Этого высокого стройного юношу современники по невероятной красоте и благородству лица сравнивали с молодым Байроном. Разительно отличаясь от своего старшего современника и знакомца Пушкина с его дерзким нравом и африканским темпераментом, он запомнился друзьям, как тихий, меланхоличный и изящный молодой человек, необычайно сдержанный в любом, даже самом горячем споре. Никаких легенд, подобных тем, что клубились вокруг хулиганских выходок Пушкина в Одессе, вокруг его имени не было и в помине. Поскольку самих выходок не было. Между тем, Дмитрий Веневитинов был известен в Москве как создатель первого философского кружка в России под названием «Обществoлюбомудров», слыл эстетом и поклонником философии Шеллинга, был полиглотом и переводчиком, а главное – принадлежал к поэтам «пушкинского круга». Несмотря на свой почти юный возраст, он был весьма заметной фигурой в культурной жизни Москвы, и можно было уже смело предсказывать ему блестящее будущее на ниве литературы или философии, но в его судьбе появилась femme fatale Зинаида Волконская, и вся жизнь его осталась одним многообещающим началом – того, чему так и не суждено было свершиться…

Волконская_Портрет

О. А. Кипренский. Портрет княгини З. А. Волконской

Княгиня Волконская купила этот перстень во время путешествия в Италию в одной из антикварных лавок и носила его на пальце как талисман. Веневитинов же, получив из ее рук этот бесценный подарок, написал о нем строки, в которых явственно слышна перекличка с пушкинским «Храни меня мой талисман», и которые было бы так уместно прочесть здесь, у дома поэта в Кривоколенном… Что и не преминул сделать мой приятель:

…О, будь мой верный талисман!
Храни меня от тяжких ран
И света, и толпы ничтожной,
От едкой жажды славы ложной,
От обольстительной мечты
И от душевной пустоты….

Стоя в тот день у дома Веневитинова, я узнала нечто большее, чем факты биографии его хозяина и истории рокового кольца.

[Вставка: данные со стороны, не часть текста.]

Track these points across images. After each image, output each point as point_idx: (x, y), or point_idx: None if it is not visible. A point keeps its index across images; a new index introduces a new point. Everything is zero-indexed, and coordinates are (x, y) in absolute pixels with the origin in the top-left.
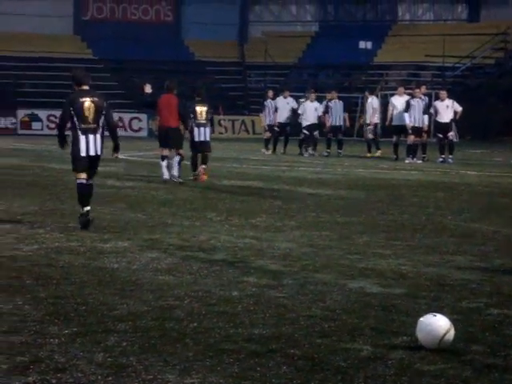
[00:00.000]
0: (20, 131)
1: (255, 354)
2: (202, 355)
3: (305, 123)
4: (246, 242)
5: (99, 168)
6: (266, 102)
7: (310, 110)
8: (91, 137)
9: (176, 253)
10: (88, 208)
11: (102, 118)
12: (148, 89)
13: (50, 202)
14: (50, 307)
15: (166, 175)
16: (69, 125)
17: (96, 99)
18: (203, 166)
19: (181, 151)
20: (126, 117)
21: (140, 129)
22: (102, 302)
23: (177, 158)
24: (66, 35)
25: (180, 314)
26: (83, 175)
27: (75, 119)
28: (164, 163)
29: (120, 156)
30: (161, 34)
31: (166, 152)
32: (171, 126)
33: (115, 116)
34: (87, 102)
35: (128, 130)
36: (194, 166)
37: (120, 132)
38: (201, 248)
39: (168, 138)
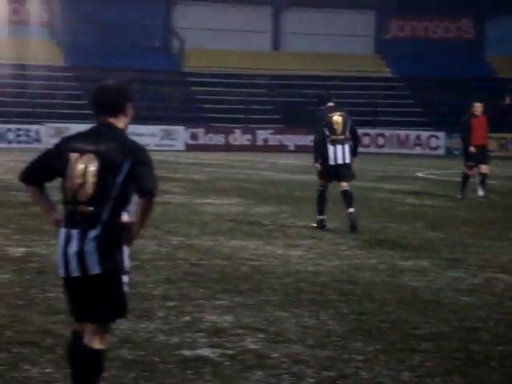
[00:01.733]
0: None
1: None
2: (510, 380)
3: None
4: None
5: (404, 186)
6: None
7: None
8: (339, 147)
9: (477, 273)
10: (352, 209)
11: (348, 130)
12: (508, 100)
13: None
14: (353, 323)
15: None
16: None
17: (343, 113)
18: None
19: (483, 169)
20: (424, 135)
21: (437, 147)
22: (404, 320)
23: (478, 177)
24: (367, 54)
25: (485, 336)
26: (325, 183)
27: (326, 132)
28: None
29: (420, 174)
30: (462, 52)
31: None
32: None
33: (413, 133)
34: (335, 117)
35: (426, 148)
36: None
37: (417, 149)
38: (503, 269)
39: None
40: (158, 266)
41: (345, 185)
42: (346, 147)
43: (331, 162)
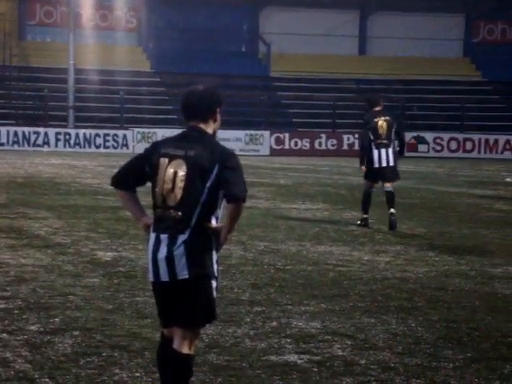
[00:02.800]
0: (406, 153)
1: None
2: None
3: None
4: None
5: None
6: None
7: None
8: (383, 150)
9: None
10: (393, 210)
11: (393, 134)
12: None
13: (437, 225)
14: (442, 330)
15: None
16: None
17: (388, 118)
18: None
19: None
20: None
21: None
22: (495, 328)
23: None
24: (455, 58)
25: None
26: (371, 185)
27: (371, 136)
28: None
29: (509, 179)
30: None
31: None
32: None
33: (502, 138)
34: (380, 121)
35: None
36: None
37: (507, 154)
38: None
39: None
40: (244, 271)
41: (388, 185)
42: (390, 150)
43: (376, 165)
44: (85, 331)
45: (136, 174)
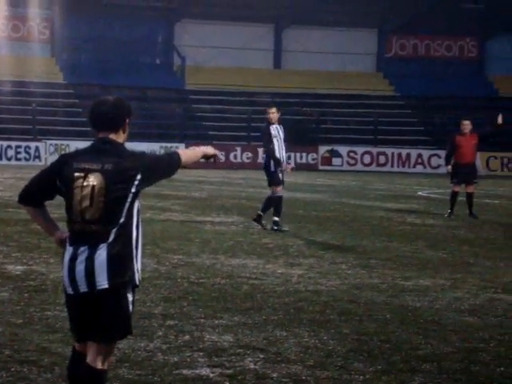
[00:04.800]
0: (321, 167)
1: None
2: None
3: None
4: None
5: None
6: None
7: None
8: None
9: (479, 293)
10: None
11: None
12: (500, 120)
13: (350, 238)
14: (353, 343)
15: None
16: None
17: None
18: None
19: (469, 189)
20: (426, 154)
21: (439, 166)
22: (405, 340)
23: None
24: (368, 72)
25: (486, 357)
26: (279, 188)
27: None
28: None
29: (421, 193)
30: (464, 71)
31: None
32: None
33: (414, 152)
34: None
35: (427, 166)
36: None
37: (419, 168)
38: (505, 289)
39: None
40: (157, 284)
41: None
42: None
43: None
44: None
45: (45, 189)
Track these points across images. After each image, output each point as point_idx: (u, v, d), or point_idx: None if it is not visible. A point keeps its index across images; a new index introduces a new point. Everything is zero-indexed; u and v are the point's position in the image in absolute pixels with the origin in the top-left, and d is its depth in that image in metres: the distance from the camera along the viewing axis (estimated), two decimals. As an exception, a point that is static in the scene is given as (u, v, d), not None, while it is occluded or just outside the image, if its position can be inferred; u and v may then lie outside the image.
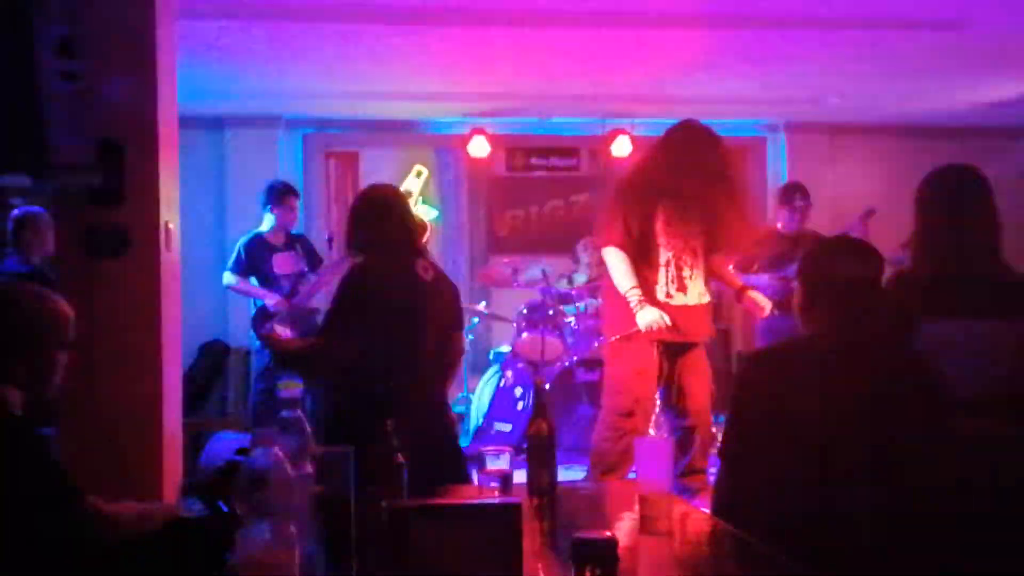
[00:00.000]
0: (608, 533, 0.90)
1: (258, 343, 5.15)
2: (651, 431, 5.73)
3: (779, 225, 5.48)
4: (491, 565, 1.21)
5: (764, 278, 5.18)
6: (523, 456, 2.10)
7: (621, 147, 7.00)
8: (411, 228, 3.36)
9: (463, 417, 6.66)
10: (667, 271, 3.94)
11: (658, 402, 4.05)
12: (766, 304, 4.18)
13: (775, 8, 4.74)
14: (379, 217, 3.24)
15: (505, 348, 6.46)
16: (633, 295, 3.87)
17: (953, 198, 2.39)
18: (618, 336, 3.97)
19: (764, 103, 6.95)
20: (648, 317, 3.85)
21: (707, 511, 2.09)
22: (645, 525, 1.84)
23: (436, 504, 1.36)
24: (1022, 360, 2.24)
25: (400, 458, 1.73)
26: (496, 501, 1.39)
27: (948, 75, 6.06)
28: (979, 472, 2.02)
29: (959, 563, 1.88)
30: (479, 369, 6.63)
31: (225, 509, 1.67)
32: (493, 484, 1.90)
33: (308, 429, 1.71)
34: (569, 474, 4.55)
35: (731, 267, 5.60)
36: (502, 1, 4.73)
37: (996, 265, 2.37)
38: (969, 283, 2.33)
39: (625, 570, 1.09)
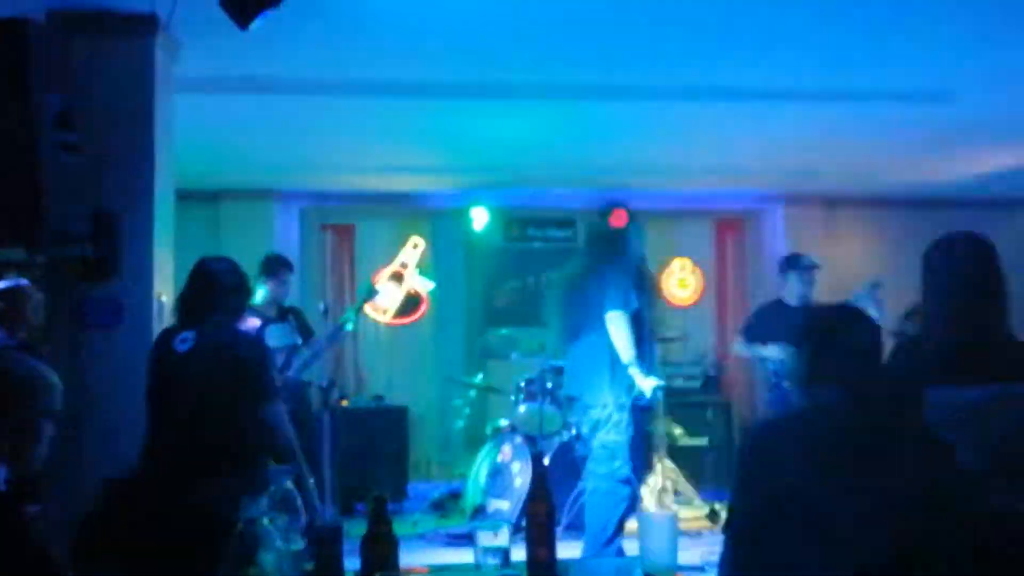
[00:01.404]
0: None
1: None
2: (648, 502, 5.64)
3: (785, 296, 5.44)
4: None
5: (773, 349, 5.13)
6: (522, 534, 2.03)
7: (618, 219, 7.01)
8: (196, 293, 3.21)
9: (458, 494, 6.52)
10: None
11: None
12: (647, 384, 4.18)
13: (770, 81, 4.81)
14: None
15: (503, 422, 6.36)
16: (636, 356, 4.05)
17: (961, 264, 2.35)
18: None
19: (761, 175, 7.00)
20: (652, 383, 4.06)
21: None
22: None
23: None
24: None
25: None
26: None
27: (940, 147, 6.13)
28: (999, 547, 1.94)
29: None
30: (476, 443, 6.52)
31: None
32: (492, 560, 1.82)
33: (299, 504, 1.64)
34: (568, 551, 4.42)
35: (739, 338, 5.57)
36: (497, 74, 4.78)
37: (1005, 334, 2.33)
38: (978, 352, 2.28)
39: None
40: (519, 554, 2.00)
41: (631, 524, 4.15)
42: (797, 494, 1.85)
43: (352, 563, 1.74)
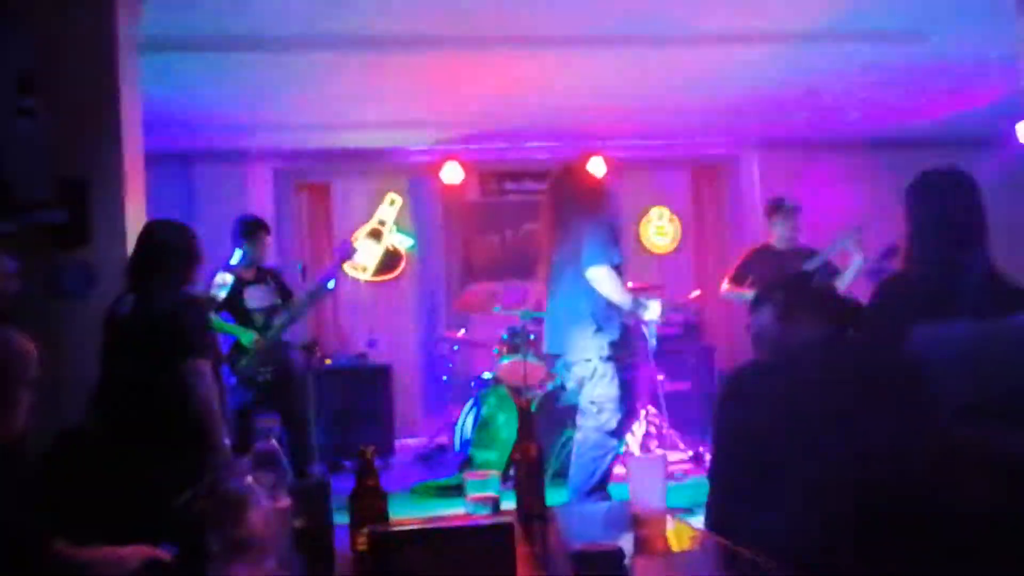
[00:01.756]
0: (613, 545, 0.82)
1: (233, 380, 5.03)
2: (633, 448, 5.69)
3: (772, 240, 5.45)
4: None
5: None
6: (510, 484, 2.03)
7: (595, 169, 6.99)
8: (139, 257, 3.24)
9: (445, 448, 6.57)
10: None
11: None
12: (655, 309, 4.17)
13: (743, 22, 4.76)
14: None
15: (487, 375, 6.38)
16: (633, 299, 4.05)
17: (944, 199, 2.36)
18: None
19: (736, 119, 6.97)
20: (657, 307, 4.08)
21: (701, 527, 2.03)
22: (642, 545, 1.77)
23: (422, 528, 1.26)
24: (1017, 362, 2.20)
25: None
26: (486, 521, 1.30)
27: (913, 87, 6.11)
28: (977, 478, 1.97)
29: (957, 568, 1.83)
30: (461, 398, 6.54)
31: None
32: (483, 510, 1.82)
33: (284, 461, 1.63)
34: (555, 499, 4.47)
35: (725, 283, 5.58)
36: (469, 26, 4.71)
37: (988, 266, 2.34)
38: (962, 285, 2.29)
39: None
40: (509, 504, 2.01)
41: (617, 470, 4.20)
42: (774, 438, 1.87)
43: (342, 519, 1.74)
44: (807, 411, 1.88)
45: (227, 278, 4.12)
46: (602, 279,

Я узнала, что утром 12 октября 1826 года в этом московском доме собрались друзья Веневитинова, cream de la cream московской художественной интеллигенции, чтобы услышать чуть не первое публичное чтение Пушкиным только что завершенного им «Бориса Годунова».

Доска

 «Я читал, что сцена в монастыре привела их в неописуемый восторг, поскольку совершенство ее словесного воплощения было как бы уже за гранью человеческого», – несколько высокопарно, но вполне сообразно моменту, произнес мой друг.

«Но лучше послушай об этом из уст прямого свидетеля, историка Михаила Погодина», – добавил он, доставая планшет.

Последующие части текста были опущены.